Fait d'anciennes chambres de bonne regroupées sur 30 m2 — et 50 mètres carrés au sol —, cet intérieur manquait non seulement de cohérence, mais aussi de charme ; son immeuble, datant de 1900, n'en ayant que peu. « Lorsqu'on commence un projet, on aime s'inspirer des éléments existants, expliquent Alexandra Gérard et Alice Lefebvre, fondatrices d'Atelier Opale. Ici, il n'y avait rien d'intéressant auquel se raccrocher, à part les poutres et les Velux. Nous nous sommes donc fondées sur ces deux composants centraux ». Reparties d'une base neutre, après avoir largement repensé le plan (autrefois biscornu) de l'appartement, les architectes d'intérieur ont dessiné « une enveloppe crème », très douce, à partir de peinture à la chaux, rehaussée de lignes résolument graphiques dans l'aménagement.
Un lieu de contrastes
« L'idée était de créer le contraste entre des éléments très graphiques, comme l'îlot central qui prend beaucoup d'importance, ou la salle de bains dissimulée derrière un gros cube en inox, et une atmosphère enveloppante tout autour ». Ce chaud-froid, Atelier Opale l'a également cultivé en jouant avec les textures, de la chaux murale, chaleureuse, à la laque beige du mobilier, à la plastique mate plus brute. La propriétaire, elle-même artiste, avait à cœur à évoluer dans un lieu inspirant, « un peu rock, à son image » [en témoignent les photos de la salle de bains où elle pose dans la baignoire, ndlr], mais aussi fonctionnel pour pouvoir accueillir ses activités de graphisme, de collage, de peinture — d'où l'intégration d'un petit bureau et d'un grand plan de travail, où cuisiner mais aussi créer.
Le défi du rangement
« Le volume était complexe à appréhender, donc on a voulu que notre intervention soit très carrée et sculpturale pour ne pas amplifier la complexité existante. Les arrondis ne se prêtaient pas du tout à l'espace, par exemple. » Aussi, dans l'objectif de ne pas rajouter trop d'éléments à l'espace et éviter la surcharge visuelle, des bibliothèques sur mesure ont été encastrées directement dans les murs « pour donner l'impression qu'elles ont toujours fait partie des lieux ». Répondant, par la même occasion, à l'enjeu — toujours crucial dans des petites surfaces – de l'optimisation des rangements. « On avait de multiples recoins en sous-pente, donc on a exploité le moindre centimètre carré », précisent les architectes d'intérieur, qui ont ainsi intégré une buanderie sous l'escalier et une salle de bains compacte, mais ultra design, sous la mansarde.

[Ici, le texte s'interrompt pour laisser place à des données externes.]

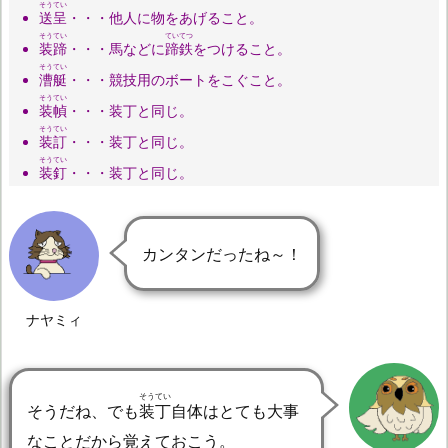
そうてい
送呈
・・・他人に物をあげること。
そうてい
ていてつ
装蹄
・・・馬などに
蹄鉄
をつけること。
そうてい
漕艇
・・・競技用のボートをこぐこと。
そうてい
装幀
・・・装丁と同じ。
そうてい
装訂
・・・装丁と同じ。
そうてい
装釘
・・・装丁と同じ。
カンタンだったね～！
ナヤミィ
そうてい
そうだね、でも
装丁
自体はとても大事
なことだから覚えておこう。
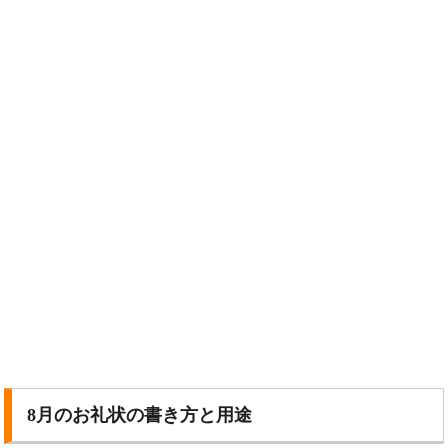
8月のお礼状の書き方と用途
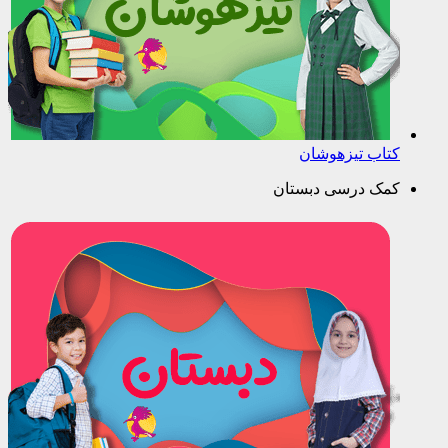
کتاب تیزهوشان
کمک درسی دبستان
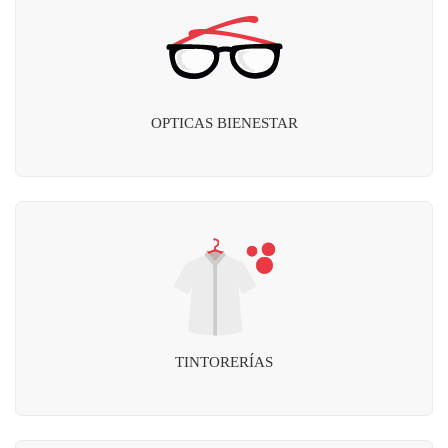
OPTICAS BIENESTAR
TINTORERÍAS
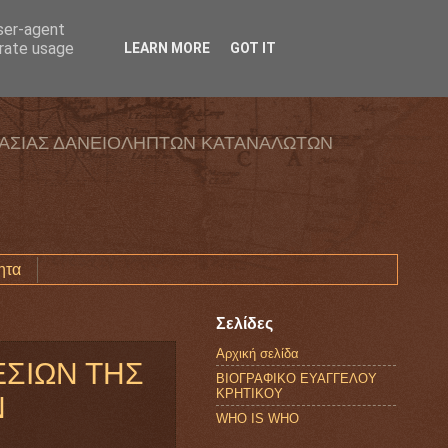
user-agent
erate usage
LEARN MORE
GOT IT
ΑΣΙΑΣ ΔΑΝΕΙΟΛΗΠΤΩΝ ΚΑΤΑΝΑΛΩΤΩΝ
ητα
Σελίδες
Αρχική σελίδα
ΕΣΙΩΝ ΤΗΣ
ΒΙΟΓΡΑΦΙΚΟ ΕΥΑΓΓΕΛΟΥ
ΚΡΗΤΙΚΟΥ
Ν
WHO IS WHO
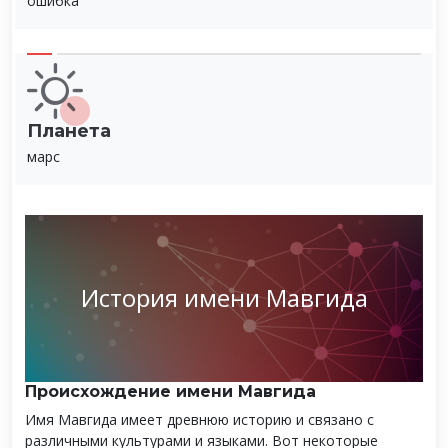
ошибка
Планета
марс
История имени Мавгида
Происхождение имени Мавгида
Имя Мавгида имеет древнюю историю и связано с
различными культурами и языками. Вот некоторые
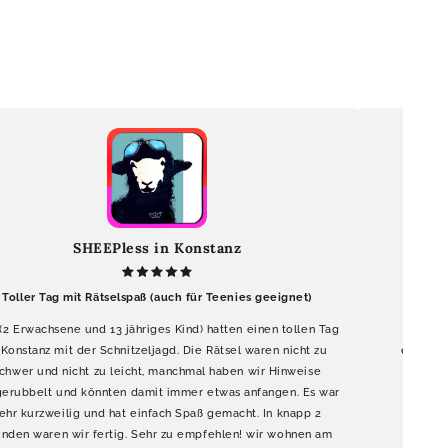
SHEEPless in Konstanz
Toller Tag mit Rätselspaß (auch für Teenies geeignet)
(2 Erwachsene und 13 jähriges Kind) hatten einen tollen Tag
Super R
 Konstanz mit der Schnitzeljagd. Die Rätsel waren nicht zu
einfach
chwer und nicht zu leicht, manchmal haben wir Hinweise
gerubbelt und könnten damit immer etwas anfangen. Es war
Tri
ehr kurzweilig und hat einfach Spaß gemacht. In knapp 2
unden waren wir fertig. Sehr zu empfehlen! wir wohnen am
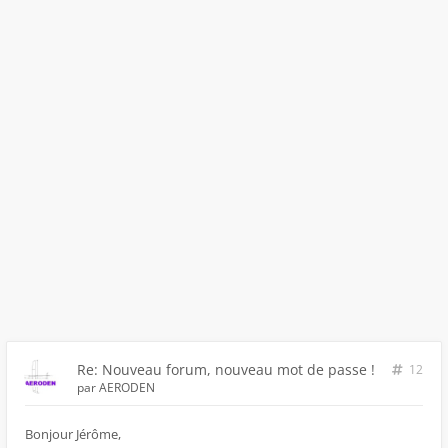
Re: Nouveau forum, nouveau mot de passe !
12
par
AERODEN
Bonjour Jérôme,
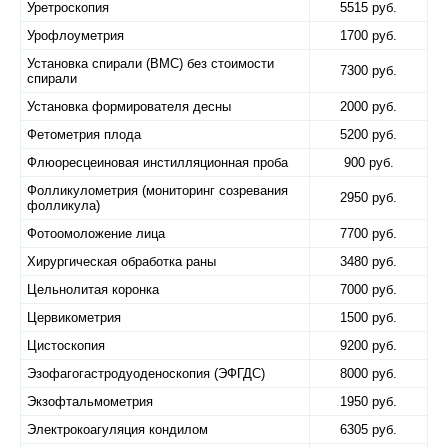
Уретроскопия
5515 руб.
Урофлоуметрия
1700 руб.
Установка спирали (ВМС) без стоимости
7300 руб.
спирали
Установка формирователя десны
2000 руб.
Фетометрия плода
5200 руб.
Флюоресцеиновая инстилляционная проба
900 руб.
Фолликулометрия (мониторинг созревания
2950 руб.
фолликула)
Фотоомоложение лица
7700 руб.
Хирургическая обработка раны
3480 руб.
Цельнолитая коронка
7000 руб.
Цервикометрия
1500 руб.
Цистоскопия
9200 руб.
Эзофагогастродуоденоскопия (ЭФГДС)
8000 руб.
Экзофтальмометрия
1950 руб.
Электрокоагуляция кондилом
6305 руб.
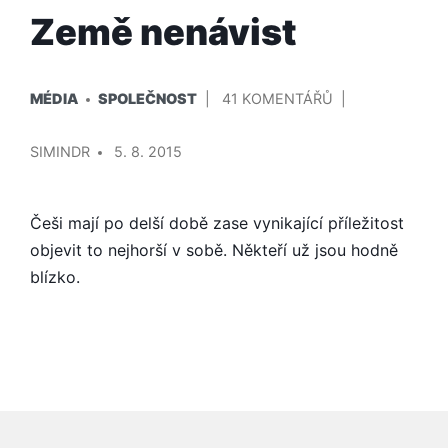
Země nenávist
PUBLIKOVÁNO
U
MÉDIA
SPOLEČNOST
41 KOMENTÁŘŮ
V
TEXTU
PŘIDAL/A
S
SIMINDR
5. 8. 2015
NÁZVEM
ZEMĚ
NENÁVIST
Češi mají po delší době zase vynikající příležitost
objevit to nejhorší v sobě. Někteří už jsou hodně
blízko.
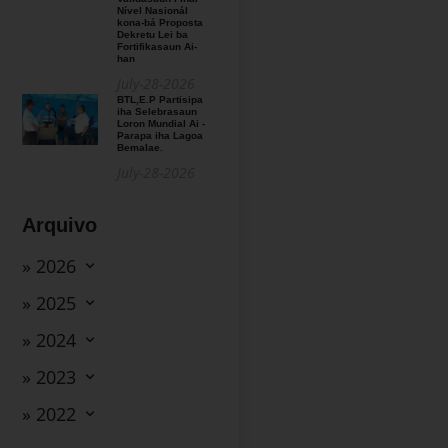
Nível Nasionál
kona-bá Proposta
Dekretu Lei ba
Fortifikasaun Ai-
han
July-28-2026
BTL,E.P Partisipa
iha Selebrasaun
Loron Mundial Ai -
Parapa iha Lagoa
Bemalae.
July-28-2026
Arquivo
» 2026
» 2025
» 2024
» 2023
» 2022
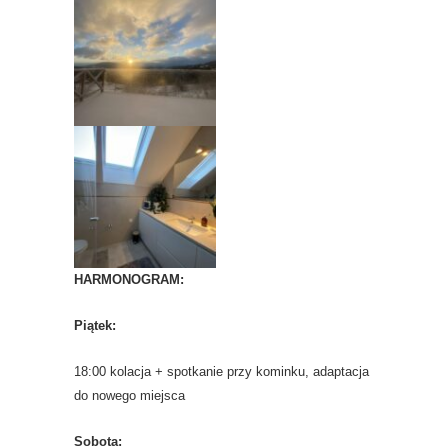
HARMONOGRAM:
Piątek:
18:00 kolacja + spotkanie przy kominku, adaptacja
do nowego miejsca
Sobota:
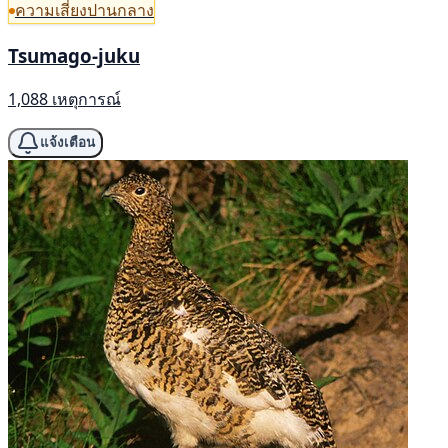
ความเสี่ยงปานกลาง
Tsumago-juku
1,088 เหตุการณ์
แจ้งเตือน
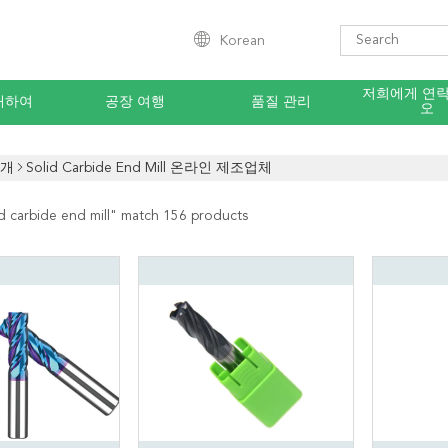
Korean
저희에게 연
대하여
공장 여행
품질 관리
오
소개
Solid Carbide End Mill 온라인 제조업체
id carbide end mill
" match 156 products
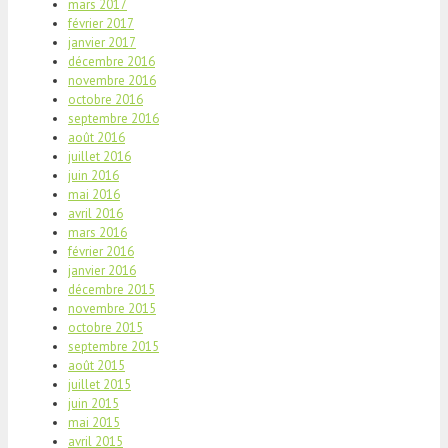
mars 2017
février 2017
janvier 2017
décembre 2016
novembre 2016
octobre 2016
septembre 2016
août 2016
juillet 2016
juin 2016
mai 2016
avril 2016
mars 2016
février 2016
janvier 2016
décembre 2015
novembre 2015
octobre 2015
septembre 2015
août 2015
juillet 2015
juin 2015
mai 2015
avril 2015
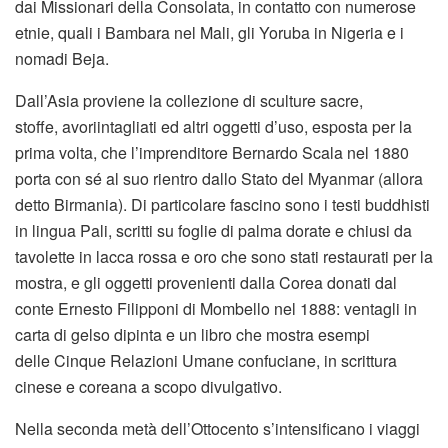
dai Missionari della Consolata, in contatto con numerose
etnie, quali i Bambara nel Mali, gli Yoruba in Nigeria e i
nomadi Beja.
Dall’Asia proviene la collezione di sculture sacre,
stoffe, avoriintagliati ed altri oggetti d’uso, esposta per la
prima volta, che l’imprenditore Bernardo Scala nel 1880
porta con sé al suo rientro dallo Stato del Myanmar (allora
detto Birmania). Di particolare fascino sono i testi buddhisti
in lingua Pali, scritti su foglie di palma dorate e chiusi da
tavolette in lacca rossa e oro che sono stati restaurati per la
mostra, e gli oggetti provenienti dalla Corea donati dal
conte Ernesto Filipponi di Mombello nel 1888: ventagli in
carta di gelso dipinta e un libro che mostra esempi
delle Cinque Relazioni Umane confuciane, in scrittura
cinese e coreana a scopo divulgativo.
Nella seconda metà dell’Ottocento s’intensificano i viaggi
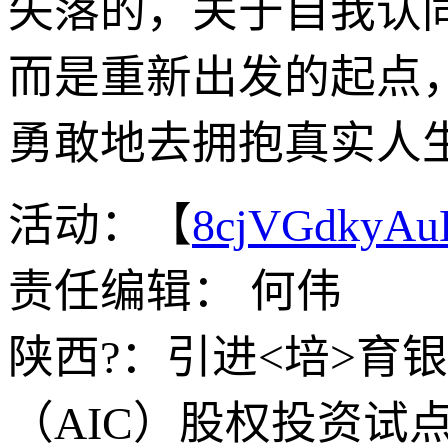
失落的，关于自我认
而是重新出发的起点
勇敢地去拥抱真实人
活动：【
8cjVGdkyA
责任编辑： 何伟
陕西?：引进<培>育
（AIC）股权投资试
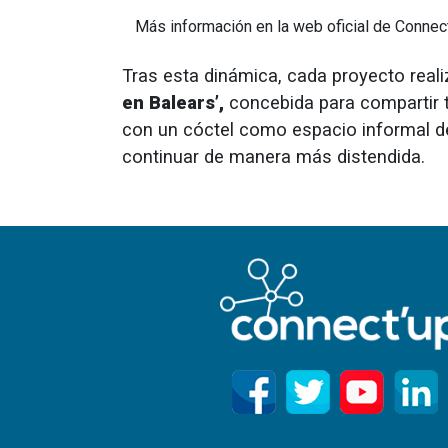
Más información en la web oficial de Conne
Tras esta dinámica, cada proyecto reali
en Balears’,
concebida para compartir t
con un cóctel como espacio informal 
continuar de manera más distendida.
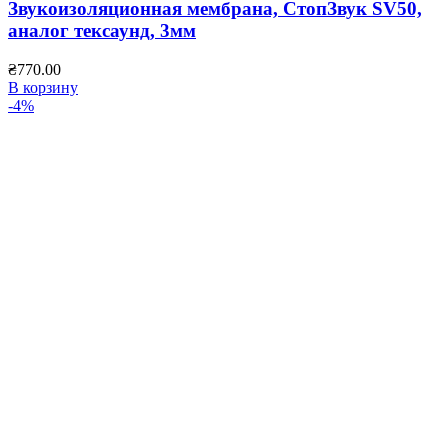
Звукоизоляционная мембрана, СтопЗвук SV50,
аналог тексаунд, 3мм
₴
770.00
В корзину
-4%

Une chambre comme un cocon céleste
Dans la chambre, située en surplomb de la pièce à vivre, la délicatesse est pleinement assumée : « c'est un écrin où tout est très crème, très doux » : matières mates, peinture au sol, coiffeuse… L'envie était de concevoir un petit cocon, décontracté, où le lit soit la pièce maîtresse valorisée par une estrade. « Un lit posé au sol, un rideau pour le dressing » composent essentiellement cette pièce consacrée à la relaxation et à la rêverie.
Jeux de lumière et reflets métalliques
Malgré son emplacement sous les toits, l'appartement jouit d'une luminosité toute particulière, fournie par quatre Velux et deux fenêtres — un luxe pour un 30m2 parisien, soulignent Alexandra Gérard et Alice Lefebvre. Les jeux de lumière ont alors été privilégiés, grâce à l'inox, aux miroirs et aux surfaces réfléchissantes comme les carreaux de céramique grenat de la salle de bains — un clin d'œil à l'une des seules qualités de l'immeuble : ses charmantes portes d'entrée rouges. Un miroir a, notamment, été ajouté en prolongement du plan de travail, savante astuce pour agrandir l'espace et l'illuminer encore davantage. « C'est vraiment sympa, les petits espaces », s'enthousiasment les architectes d'intérieur à la fin de la visite, heureuses de cette rénovation réussie ; le plaisir est partagé, pour qui aime le design et les astuces d'optimisation créatives.